I like all of them, but the second one is my favorite. Very nice.


----------



## LIONESS-270 (May 19, 2005)

I like em all TC but my judgement is based on contents....#2 is a place I would Kayak, #3 is a place I would use my metal detector...and #4 is canoe country...I don't have Tec knowledge about the art of Photography....but I know what I like.....Good Pics...


----------



## GoingCoastal (May 24, 2004)

I like the Barn pic. 

Dave


----------



## MT Stringer (May 21, 2004)

I like the first one because of the way you shot the pic. The road leads the eye to the bridge, which is the center of attention.
Mike


----------



## RustyBrown (May 29, 2004)

*I just came in from outside...*

It's been tough to shoot recently. We've been suffering from WSS (white sky syndome). You did a good job of getting some color in it, but man it's been tough. Moon at 99% tonight rising at 5:35. Will we get to see it - probably not. Sorry - it's just a Monday rant.

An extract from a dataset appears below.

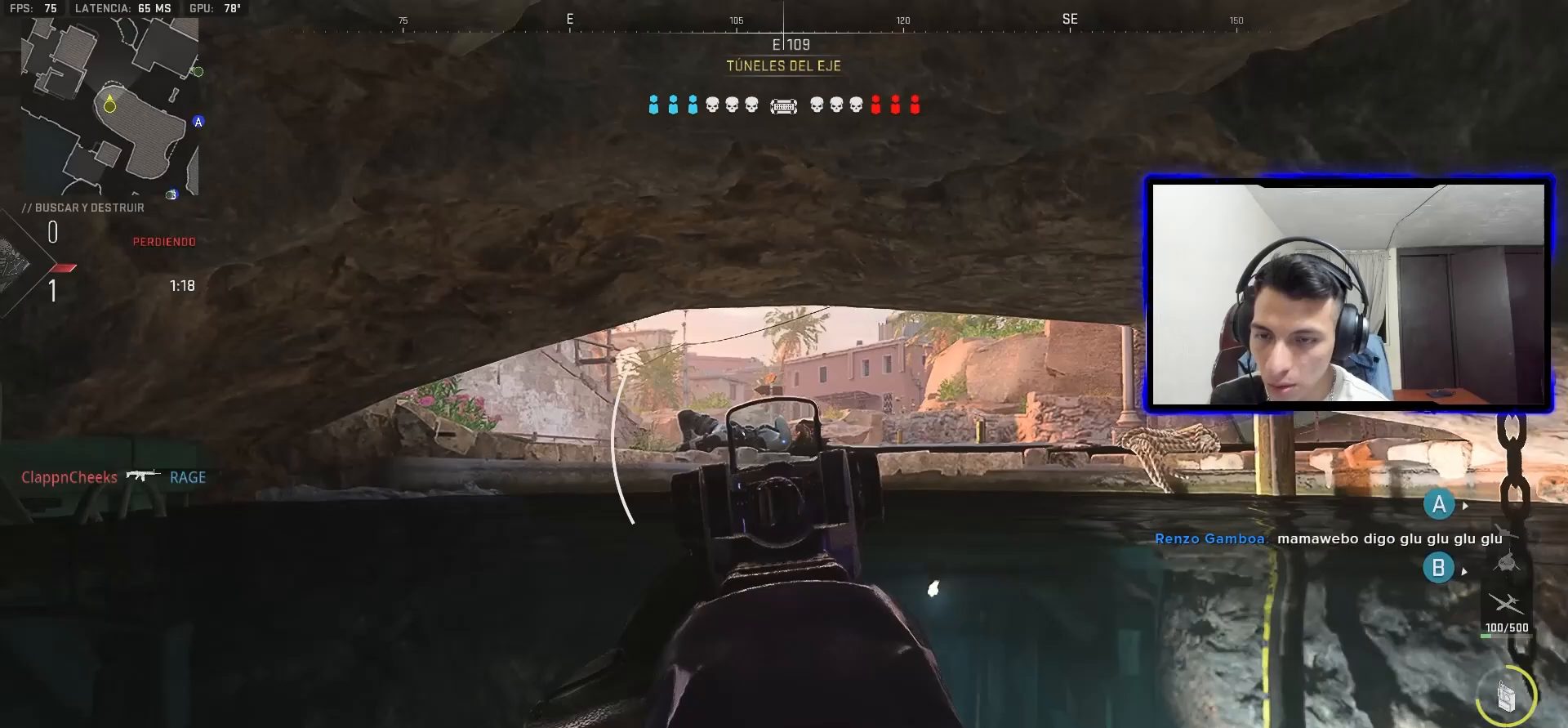
{"buttons": ["L1"], "left_stick": "up-right", "right_stick": "center", "events": [[317, "left_stick", "up-right"], [333, "right_stick", "left"], [400, "right_stick", "center"]]}
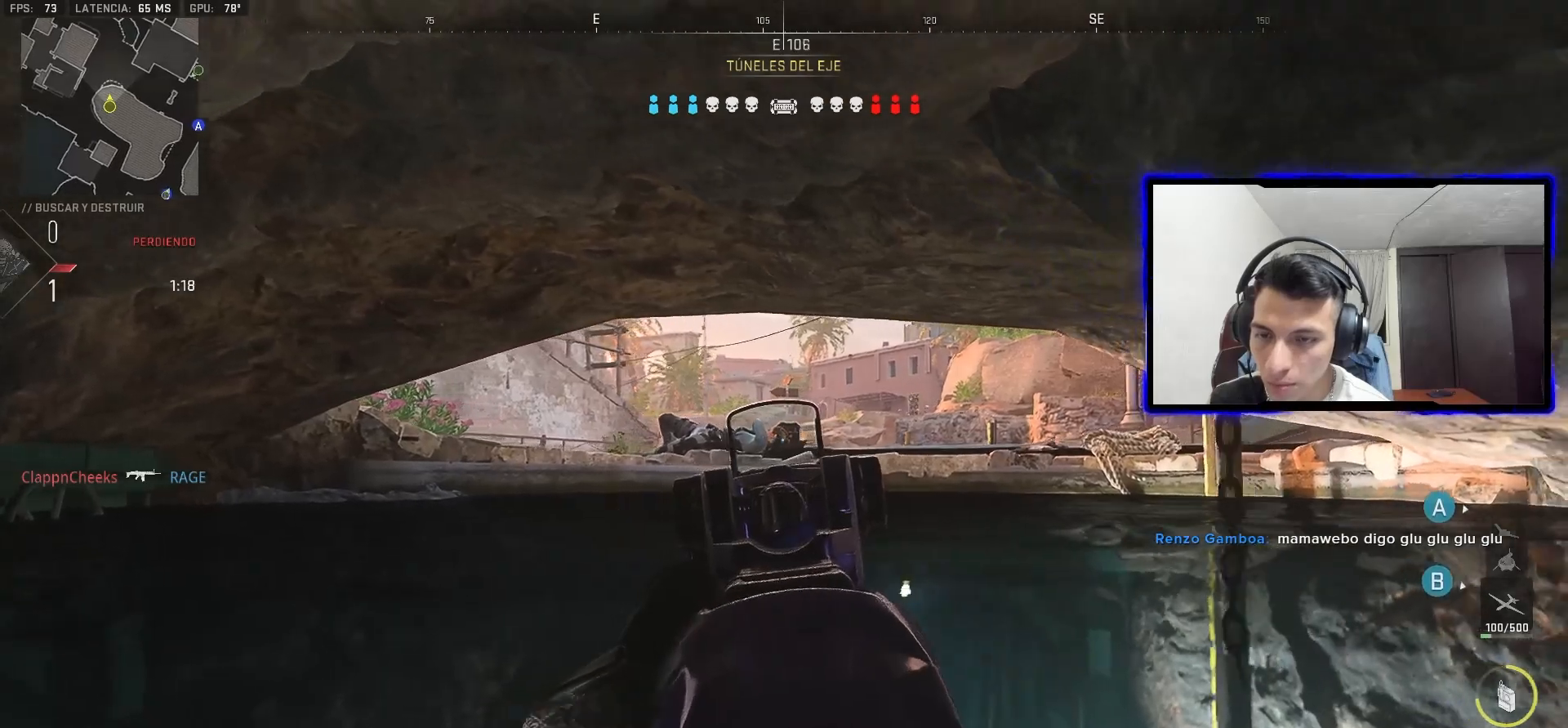
{"buttons": ["L1"], "left_stick": "up-right", "right_stick": "center", "events": [[167, "right_stick", "left"], [283, "right_stick", "center"]]}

I like #3 the best for the detail of the barn/shack. By framing it next to the tree on the left it helps to accentuate the lean the building has. Cactus in front provides more foreground interest and you didn't feel that you had to place the subject in the center of the frame, which make the viewer have to work for it a little (this is a good thing). Nice job in all of these.

It's good to see that different members like different ones the best.:cheers:


----------



## pelican (May 22, 2004)

Good pics, TC ... they all remind me of the rural Texas of my youth. I can't decide between 2 and 3.


----------



## Blue Water Ho (May 21, 2004)

I think they all would make cool jig saw puzzles.


----------



## Pod (Dec 11, 2004)

Blue Water Ho said:


> I think they all would make cool jig saw puzzles.


Your right!!

I really like the third picture.


----------



## trout chaser (Oct 21, 2005)

Im new to photography and this is the first time I actually went out looking for for something to photograph. In other words I dont know what im doing but I enjoy it, I might even like this more than fishing. Thanks for your comments as they have encouraged me to get out and take more pictures.
TC


----------



## RustyBrown (May 29, 2004)

*I hear ya...*



trout chaser said:


> Im new to photography and this is the first time I actually went out looking for for something to photograph. In other words I dont know what im doing but I enjoy it, I might even like this more than fishing. Thanks for your comments as they have encouraged me to get out and take more pictures.
> TC


I've made several image trips this year, but no fishing trips. That has to change. I was wondering yesterday how many people actually take trips to take pictures as opposed to taking pictures as a by product of their trip. You have a good eye TC - stick with it.


----------



## Charles Helm (Oct 22, 2004)

RustyBrown said:


> I was wondering yesterday how many people actually take trips to take pictures as opposed to taking pictures as a by product of their trip.


I sometimes have that problem when I am hunting -- am I there more to take pictures or to hunt? Most of the time it is a toss up.


----------